In vivo detection of clinically non-apparent ocular surface inflammation in patients with meibomian gland dysfunction-associated refractory dry eye symptoms: a pilot study

• Published in: Eye (London) Vol. 29; no. 8; pp. 1099 - 1110
• Main Authors: Qazi, Y, Kheirkhah, A, Blackie, C, Cruzat, A, Trinidad, M, Williams, C, Korb, D R, Hamrah, P
• Format: Journal Article
• Language: English
• Published: London Nature Publishing Group UK 01.08.2015; Nature Publishing Group
• Subjects: 14/19; 692/1807/1482; Adult; Aged; Case-Control Studies; Clinical Study; Corneal Edema - etiology; Corneal Edema - pathology; Dry Eye Syndromes - etiology; Dry Eye Syndromes - pathology; Dry Eye Syndromes - physiopathology; Female; Humans; Laboratory Medicine; Male; Medicine; Medicine & Public Health; Meibomian Glands - secretion; Middle Aged; Ophthalmology; Pharmaceutical Sciences/Technology; Pilot Projects; Retrospective Studies; Surgery; Surgical Oncology; Tears - metabolism
• ISSN: 0950-222X; 1476-5454
• DOI: 10.1038/eye.2015.103

Purpose The utility of in vivo confocal microscopy (IVCM) in the investigation of palpebral conjunctival and corneal inflammation in patients with meibomian gland dysfunction (MGD)-associated refractory dry eye symptoms following gland expression, despite objective clinical improvement. Methods A retrospective, observational pilot study was conducted evaluating five patients with MGD-associated refractory dry eye symptoms and three control groups: symptomatic untreated MGD patients ( n =3), treatment-responsive MGD patients with improved symptoms ( n =3) and asymptomatic healthy normals ( n =11). Ocular surface disease index (OSDI) scores, tear break-up time (TBUT), the number of meibomian glands yielding liquid secretion (MGYLS), palpebral conjunctival epithelial and substantia propria immune cell (EIC, SIC), and corneal dendritic cell (DC) densities were measured. Results Despite clinical improvement (TBUT: 6.4±1.2 s to 10.1±2.1 s, P =0.03; MGYLS: 3.5±0.8 glands to 7.0±1.1 glands, P =0.13) and a normal clinical examination post treatment, MGD patients remained symptomatic.
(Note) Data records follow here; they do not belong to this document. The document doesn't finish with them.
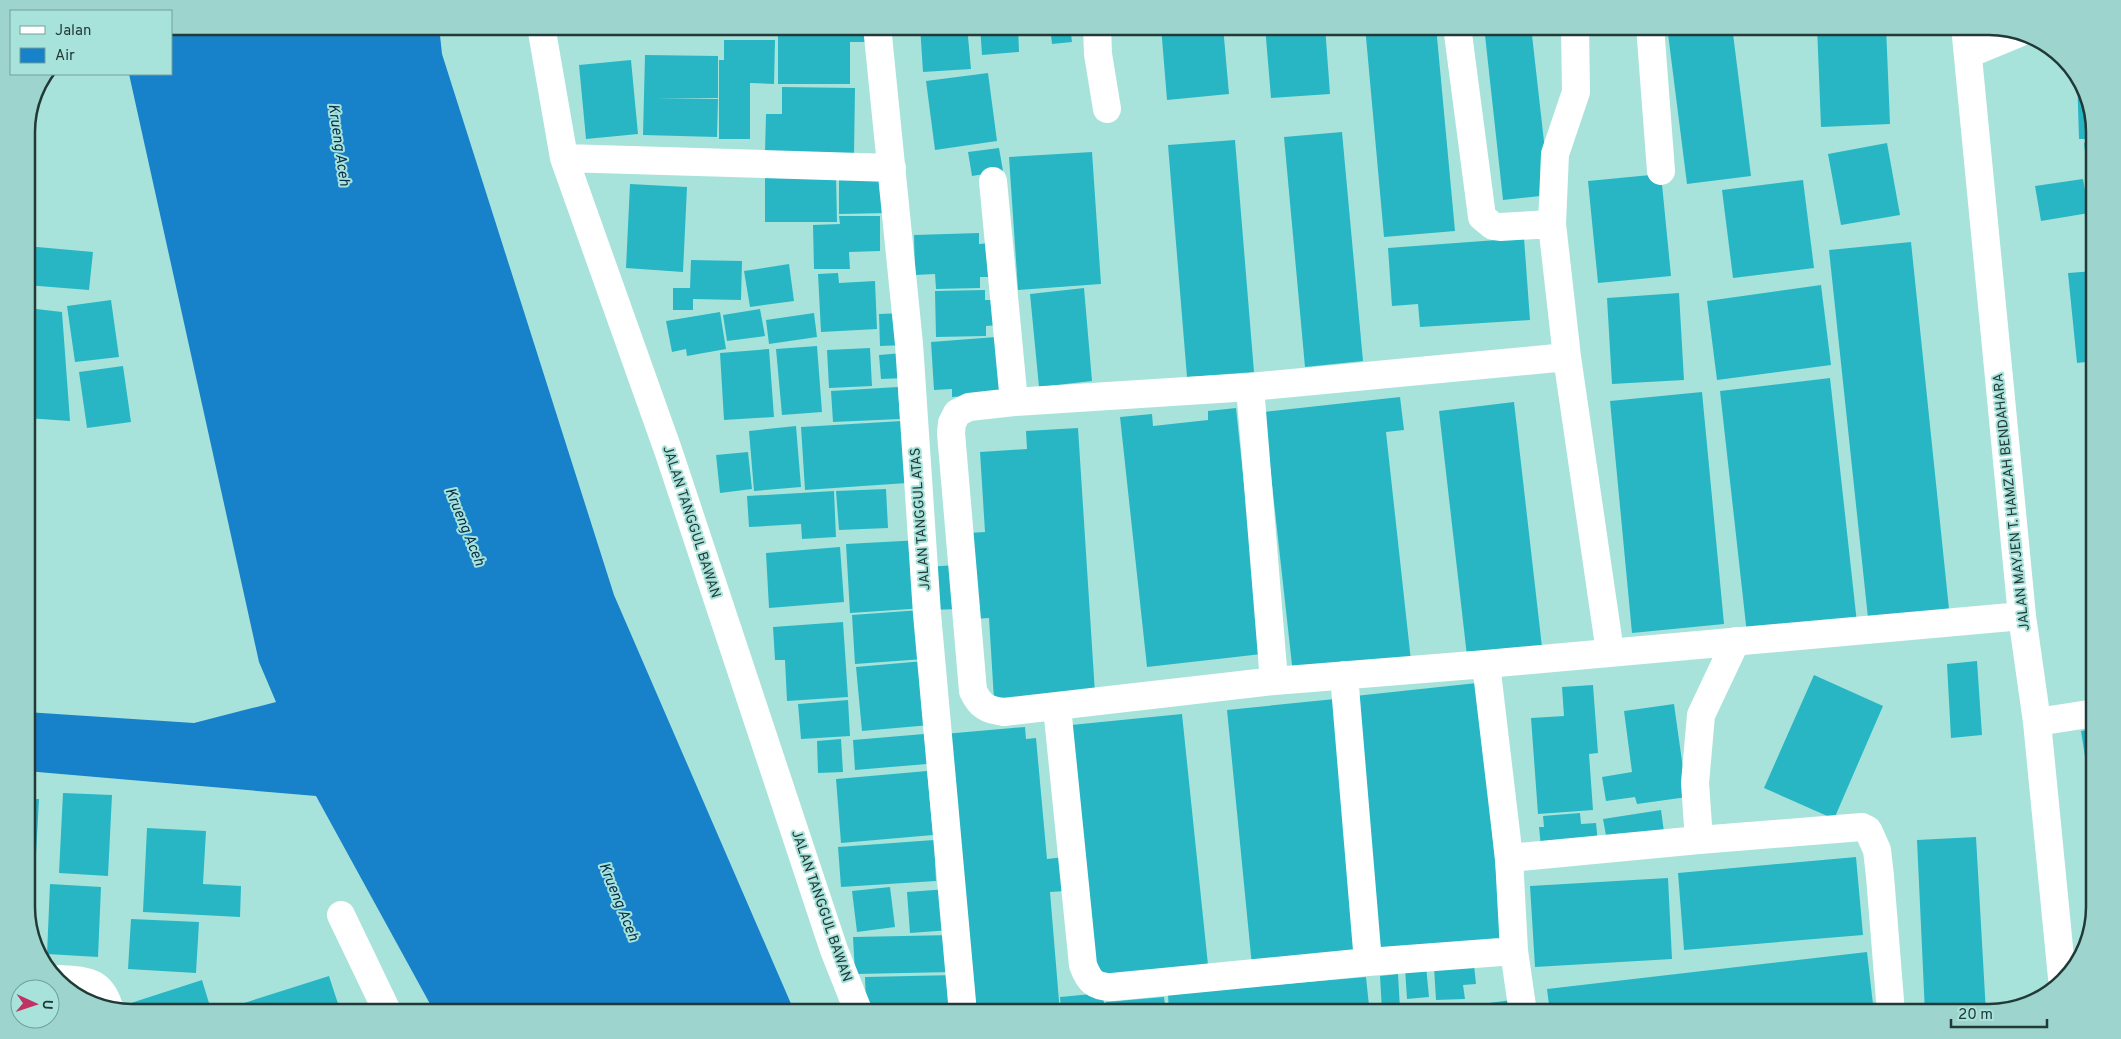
<svg xmlns="http://www.w3.org/2000/svg" width="2121" height="1039" font-family="Overpass,sans-serif">
  <rect width="100%" height="100%" fill="#a8e3db"/>
  <path fill="#1781ca" d="M 171,26 L 439,26 L 442,54 L 614,595 L 795,1013 L 435,1013 L 316,796 L 26,771 L 26,712 L 194,723 L 276,702 L 259,662 L 129,74 L 171,74 Z"/>
  <path fill="#29b6c4" d="M 601,26 L 674,26 L 674,35 L 601,34 Z
    M 679,26 L 744,26 L 744,31 L 679,31 Z
    M 747,26 L 775,26 L 775,28 L 747,29 Z
    M 778,26 L 867,26 L 867,42 L 850,42 L 850,84 L 778,84 Z
    M 920,26 L 967,26 L 971,69 L 923,72 Z
    M 980,26 L 1018,26 L 1019,52 L 982,55 Z
    M 1050,26 L 1070,26 L 1072,42 L 1052,44 Z
    M 1161,26 L 1223,26 L 1229,94 L 1167,100 Z
    M 1265,26 L 1325,26 L 1330,94 L 1271,98 Z
    M 1365,26 L 1436,26 L 1455,231 L 1384,237 Z
    M 1484,26 L 1531,26 L 1550,195 L 1503,200 Z
    M 1667,26 L 1732,26 L 1751,176 L 1687,184 Z
    M 1817,26 L 1886,26 L 1890,124 L 1821,127 Z
    M 724,40 L 775,40 L 774,84 L 750,83 L 750,139 L 719,139 L 719,60 L 724,60 Z
    M 645,55 L 718,56 L 718,98 L 655,98 L 718,99 L 717,137 L 643,135 Z
    M 631,60 L 638,134 L 586,139 L 579,65 Z
    M 988,73 L 997,141 L 935,150 L 926,81 Z
    M 2077,75 L 2095,125 L 2095,139 L 2079,139 Z
    M 782,87 L 855,88 L 854,154 L 765,152 L 766,114 L 782,114 Z
    M 1342,132 L 1363,361 L 1305,367 L 1284,137 Z
    M 1235,140 L 1254,372 L 1187,377 L 1168,145 Z
    M 2095,142 L 2095,169 L 2087,169 L 2084,143 Z
    M 1887,143 L 1900,215 L 1841,225 L 1828,154 Z
    M 999,148 L 1003,171 L 972,176 L 968,152 Z
    M 1092,152 L 1101,284 L 1018,290 L 1009,157 Z
    M 839,173 L 888,173 L 888,213 L 839,214 Z
    M 765,174 L 836,174 L 837,222 L 765,222 Z
    M 1661,174 L 1671,276 L 1598,283 L 1588,181 Z
    M 2089,178 L 2095,178 L 2095,215 L 2093,216 Z
    M 2083,179 L 2089,213 L 2041,221 L 2035,186 Z
    M 1803,180 L 1814,268 L 1733,278 L 1722,190 Z
    M 630,184 L 687,187 L 683,272 L 626,268 Z
    M 839,216 L 880,216 L 880,251 L 849,252 L 850,269 L 814,269 L 813,225 L 840,224 Z
    M 979,233 L 979,244 L 991,243 L 992,277 L 980,277 L 980,288 L 936,289 L 935,274 L 915,275 L 914,235 Z
    M 1524,238 L 1530,320 L 1420,327 L 1418,304 L 1392,306 L 1388,248 Z
    M 1911,242 L 1949,609 L 1868,618 L 1829,250 Z
    M 26,246 L 93,252 L 89,290 L 26,285 Z
    M 691,260 L 742,261 L 741,300 L 693,299 L 693,310 L 673,310 L 673,288 L 690,288 Z
    M 789,264 L 794,301 L 750,307 L 744,271 Z
    M 2095,271 L 2095,361 L 2077,363 L 2068,273 Z
    M 838,273 L 839,283 L 875,281 L 877,329 L 821,332 L 818,274 Z
    M 1821,285 L 1831,365 L 1717,380 L 1707,301 Z
    M 1084,288 L 1092,381 L 1039,387 L 1030,294 Z
    M 985,290 L 985,300 L 999,300 L 1000,325 L 986,326 L 986,336 L 936,337 L 935,291 Z
    M 26,293 L 30,293 L 28,308 L 62,312 L 70,421 L 26,418 Z
    M 1679,293 L 1684,380 L 1612,384 L 1607,298 Z
    M 111,300 L 119,357 L 75,362 L 67,306 Z
    M 760,309 L 765,336 L 727,341 L 723,315 Z
    M 720,312 L 726,349 L 687,356 L 686,349 L 672,352 L 666,321 Z
    M 814,313 L 817,337 L 769,344 L 766,320 Z
    M 904,313 L 905,345 L 880,346 L 879,314 Z
    M 996,337 L 1000,394 L 952,397 L 952,389 L 934,390 L 931,342 Z
    M 817,346 L 822,412 L 782,415 L 776,349 Z
    M 870,348 L 872,386 L 829,388 L 827,350 Z
    M 769,349 L 774,417 L 724,420 L 720,353 Z
    M 903,353 L 905,378 L 881,379 L 879,355 Z
    M 123,366 L 131,422 L 87,428 L 79,372 Z
    M 1830,378 L 1857,623 L 1747,634 L 1720,391 Z
    M 898,387 L 900,419 L 833,422 L 831,391 Z
    M 1702,392 L 1724,624 L 1632,633 L 1610,401 Z
    M 1400,397 L 1404,430 L 1386,432 L 1411,661 L 1293,674 L 1264,412 Z
    M 1514,402 L 1542,647 L 1467,656 L 1439,411 Z
    M 1236,408 L 1262,654 L 1147,667 L 1120,417 L 1152,414 L 1153,426 L 1208,420 L 1208,411 Z
    M 902,421 L 907,483 L 805,490 L 801,427 Z
    M 796,426 L 801,487 L 754,491 L 749,431 Z
    M 1078,428 L 1095,693 L 994,700 L 989,618 L 973,619 L 968,533 L 985,532 L 980,452 L 1027,449 L 1026,431 Z
    M 748,452 L 752,489 L 720,493 L 716,455 Z
    M 886,489 L 888,528 L 839,530 L 836,491 Z
    M 834,491 L 836,537 L 802,539 L 801,524 L 749,527 L 747,496 Z
    M 921,540 L 925,608 L 850,613 L 846,544 Z
    M 840,547 L 844,602 L 769,608 L 766,553 Z
    M 956,565 L 958,609 L 929,610 L 926,567 Z
    M 921,610 L 924,659 L 855,664 L 852,615 Z
    M 843,622 L 848,697 L 787,701 L 785,660 L 775,660 L 773,627 Z
    M 924,661 L 930,725 L 862,731 L 856,667 Z
    M 1977,661 L 1982,735 L 1951,738 L 1947,664 Z
    M 1814,675 L 1883,706 L 1834,819 L 1764,788 Z
    M 1477,683 L 1503,941 L 1381,953 L 1355,696 Z
    M 1593,685 L 1598,753 L 1589,754 L 1593,810 L 1538,814 L 1531,718 L 1564,716 L 1562,687 Z
    M 1335,699 L 1360,955 L 1252,966 L 1227,710 Z
    M 848,700 L 850,736 L 801,739 L 798,704 Z
    M 1674,704 L 1687,797 L 1637,804 L 1635,797 L 1606,801 L 1602,777 L 1632,772 L 1624,711 Z
    M 1182,714 L 1208,965 L 1096,976 L 1071,725 Z
    M 1025,727 L 1026,739 L 1036,738 L 1047,859 L 1064,857 L 1066,891 L 1050,892 L 1060,1013 L 968,1013 L 944,734 Z
    M 2095,729 L 2095,762 L 2086,763 L 2081,731 Z
    M 924,734 L 927,764 L 855,770 L 853,740 Z
    M 841,739 L 843,772 L 818,773 L 817,741 Z
    M 927,771 L 933,835 L 841,843 L 836,779 Z
    M 63,793 L 112,795 L 108,876 L 59,873 Z
    M 26,799 L 39,799 L 34,891 L 26,891 Z
    M 1661,810 L 1664,832 L 1607,841 L 1603,819 Z
    M 1580,813 L 1581,824 L 1596,823 L 1598,843 L 1541,847 L 1539,827 L 1544,827 L 1543,816 Z
    M 147,828 L 206,831 L 203,884 L 241,886 L 240,917 L 143,912 Z
    M 1976,837 L 1986,1013 L 1925,1013 L 1917,840 Z
    M 934,840 L 936,881 L 841,887 L 838,847 Z
    M 1856,857 L 1863,935 L 1684,950 L 1678,873 Z
    M 1668,878 L 1672,959 L 1535,967 L 1530,886 Z
    M 50,884 L 101,887 L 98,957 L 47,954 Z
    M 890,887 L 895,927 L 857,932 L 852,891 Z
    M 948,889 L 951,930 L 910,933 L 907,892 Z
    M 26,901 L 31,902 L 30,924 L 26,914 Z
    M 131,919 L 199,922 L 196,973 L 128,969 Z
    M 953,935 L 954,972 L 855,974 L 853,937 Z
    M 1867,952 L 1874,1013 L 1550,1013 L 1547,989 Z
    M 1474,965 L 1476,984 L 1463,985 L 1465,999 L 1436,1000 L 1434,967 Z
    M 1426,966 L 1429,997 L 1407,999 L 1405,968 Z
    M 1398,974 L 1400,1009 L 1382,1011 L 1380,976 Z
    M 956,975 L 957,1013 L 906,1013 L 906,1008 L 866,1009 L 865,977 Z
    M 329,976 L 341,1013 L 223,1013 L 222,1010 Z
    M 1366,977 L 1369,1006 L 1379,1004 L 1380,1013 L 1169,1013 L 1168,994 Z
    M 202,980 L 212,1013 L 134,1013 L 131,1003 Z
    M 1103,993 L 1105,1013 L 1061,1013 L 1060,997 Z
    M 1164,997 L 1166,1013 L 1107,1013 L 1106,1002 Z
    M 1512,1000 L 1513,1013 L 1443,1013 L 1443,1009 Z"/>
  <g fill="none" stroke-linecap="round" stroke-linejoin="round">
    <path stroke="#fff" stroke-width="28" d="M 541,26 L 564,158 L 669,453 L 834,950 L 859,1013
      M 877,26 L 909,344 L 927,614 L 963,1013
      M 1097,26 L 1098,54 L 1107,109
      M 1457,26 L 1482,217 L 1493,226 L 1500,227 L 1552,224
      M 1575,26 L 1576,92 L 1555,154 L 1552,224 L 1567,357 L 1610,652
      M 1650,26 L 1661,171
      M 1965,26 L 2022,616 L 2037,722 L 2062,978
      M 1968,54 L 2019,33
      M 564,158 L 892,168
      M 993,181 L 1014,402
      M 1567,357 L 1250,387 L 1014,402 L 969,407 L 957,413 L 952,423 L 951,433 L 973,691 C 980,706 987,710 1004,712 L 1274,681 L 1486,664 L 2022,616
      M 1250,387 L 1274,681
      M 1486,664 L 1509,858 L 1514,951 L 1523,1013
      M 1344,675 L 1368,962
      M 1057,707 L 1083,965 C 1089,981 1094,987 1112,987 L 1368,962 L 1514,951
      M 2037,722 L 2095,713
      M 1699,840 L 1695,783 L 1701,715 L 1736,641
      M 1509,858 L 1699,840 L 1862,827 L 1868,830 L 1877,850 L 1880,876 L 1891,1013
      M 341,915 L 388,1013
      M 59,979 C 85,981 100,979 109,1007"/>
  </g>
  <g text-anchor="middle" dominant-baseline="central" stroke-width="4" stroke-linejoin="round" paint-order="stroke">
    <g font-size="14" fill="#223a37" stroke="#a8e3db">
      <text transform="translate(2012 502) rotate(-96)">JALAN MAYJEN T. HAMZAH BENDAHARA</text>
      <text transform="translate(921 519) rotate(-94)">JALAN TANGGUL ATAS</text>
      <text transform="translate(691 522) rotate(72)">JALAN TANGGUL BAWAN</text>
      <text transform="translate(821 906) rotate(71)">JALAN TANGGUL BAWAN</text>
    </g>
    <g font-size="15" font-style="italic" fill="#042d4a" stroke="#a8e3db">
      <text transform="translate(338 145) rotate(82)">Krueng Aceh</text>
      <text transform="translate(464 527) rotate(68)">Krueng Aceh</text>
      <text transform="translate(618 902) rotate(68)">Krueng Aceh</text>
    </g>
  </g>
  <path d="M0 0H2121V1039H0ZM132 35H1989A97 97 0 0 1 2086 132V907A97 97 0 0 1 1989 1004H132A97 97 0 0 1 35 907V132A97 97 0 0 1 132 35Z" fill="#9dd5ce" fill-rule="evenodd"/>
  <path fill="none" stroke="#223a37" stroke-width="2.5" d="M132 35H1989A97 97 0 0 1 2086 132V907A97 97 0 0 1 1989 1004H132A97 97 0 0 1 35 907V132A97 97 0 0 1 132 35Z"/>
  <rect x="10" y="10" width="162" height="65" fill="#a8e3db" stroke="#729f99"/>
  <rect x="20" y="26" width="25" height="8" fill="#ffffff" stroke="#729f99"/>
  <text x="55" y="35" font-size="15" fill="#223a37">Jalan</text>
  <rect x="20" y="48" width="25" height="15" fill="#1781ca" stroke="#729f99"/>
  <text x="55" y="60" font-size="15" fill="#223a37">Air</text>
  <g transform="translate(35 1004) rotate(93)"><circle r="24" fill="#a8e3db" stroke="#729f99"/>
  <path d="M0-4L9 19L0 12L-9 19Z" fill="#bf3261"/>
  <text y="-8" font-size="14" font-weight="bold" text-anchor="middle" fill="#223a37">U</text>
  </g>
  <path d="M1951 1019v8h96v-8" fill="none" stroke="#223a37" stroke-width="2.5"/>
  <text x="1958" y="1019" font-size="15" fill="#223a37" stroke="#a8e3db" stroke-width="4" paint-order="stroke">20 m</text>
</svg>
IVCM revealed increased immune cells in the palpebral conjunctiva (refractory MGD EIC=592.6±110.1 cells/mm 2 ; untreated MGD EIC=522.6±104.7 cells/mm 2 , P =0.69; responsive MGD EIC=194.9±119.4 cells/mm 2 , P <0.01; normals EIC=123.7±19.2 cells/mm 2 , P< 0.001), but not the cornea (refractory MGD DC=60.9±28.3 cells/mm 2 ; normals DC=25.9±6.3 cells/mm 2 ; P =0.43). EIC did not correlate with TBUT ( R s =−0.26, P =0.33). OSDI scores correlated with both EIC ( R s =0.76, P <0.001) and TBUT ( R s =−0.69, P <0.01) but not SIC. Intraglandular immune cells were also seen. Conclusion MGD-associated refractory symptoms and the symptom-sign disparity may be explained by clinically non-apparent, active inflammation of the palpebral conjunctiva as detected by IVCM. These patients may benefit from anti-inflammatory therapy.